Aku segera mengecek kondisi Kakak. Kulihat punggung kakinya ada luka yang sama seperti di kakiku, namun hanya beberapa goresan saja. Sementara kaki sebelahnya justru tak tergores apa pun.
Kakinya lebih bersih dari luka ketimbang kakiku. Kubandingkan antara punggung kaki milik Kakak dan milikku. Sangat berbeda. Lukanya lebih banyak di kakiku.
Mama segera merawat luka di kaki Kakak. Dia memasang wajah khawatir.
Aku pun menjauh. Memikirkan banyak hal. Apa karena Kakak berjalan jauh sehingga saat terluka meski kecil dia jadi tidak sanggup berjalan? Mengapa aku masih sanggup berjalan meski terluka begitu banyak? Ah, mungkin saja dia cedera juga, bukan hanya terluka.
Aku kembali ke rumah, entah bagaimana caranya. Yang jelas aku sudah sampai di rumah. Dengan suasana hati yang sulit dijelaskan.
“Ra, bangun. Ayo bangun, Rara.”
Samar-samar kudengar suara seseorang, seperti suara Mama. Saat membuka mata, langit-langit kamar yang pertama kali kulihat. Dadaku terasa sesak. Mataku memanas. Aku hendak menangis, entah mengapa aku merasakan kesedihan yang luar biasa. Aku tak mengerti alasannya. Rasanya seperti kehilangan sesuatu. Rasanya aku baru saja ditinggal oleh seseorang.
Dengan mata yang masih agak berat untuk dibuka, aku duduk dan mengamati kedua kakiku. Baik-baik saja. Namun, aku merasakan perih di kedua punggung kaki itu. Sampai kuraba berkali-kali. Bersih, tidak ada luka. Jadi tadi hanya mimpi?
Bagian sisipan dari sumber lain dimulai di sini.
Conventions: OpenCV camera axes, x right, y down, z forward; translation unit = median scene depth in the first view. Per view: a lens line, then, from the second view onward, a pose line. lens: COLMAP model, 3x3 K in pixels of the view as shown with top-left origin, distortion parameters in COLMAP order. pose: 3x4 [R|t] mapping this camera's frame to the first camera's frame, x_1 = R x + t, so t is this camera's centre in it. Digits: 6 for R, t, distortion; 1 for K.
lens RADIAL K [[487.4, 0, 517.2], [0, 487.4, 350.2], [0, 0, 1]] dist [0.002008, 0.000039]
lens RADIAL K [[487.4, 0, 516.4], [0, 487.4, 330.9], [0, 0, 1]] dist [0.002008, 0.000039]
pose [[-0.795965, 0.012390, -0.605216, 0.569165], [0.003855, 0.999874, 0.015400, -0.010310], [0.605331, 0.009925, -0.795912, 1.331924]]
Aku mencoba berdiri dan tiba-tiba ambruk. Kedua kakiku tak mampu menopang tubuh. Lemas. Perih. Sakit. Mengapa terasa seperti nyata? Benar hanya mimpikah?
Saat aku mengucek kedua mata, terasa basah. Aku segera berkaca, rupanya kedua mataku sudah sembab. Kapan aku menangis?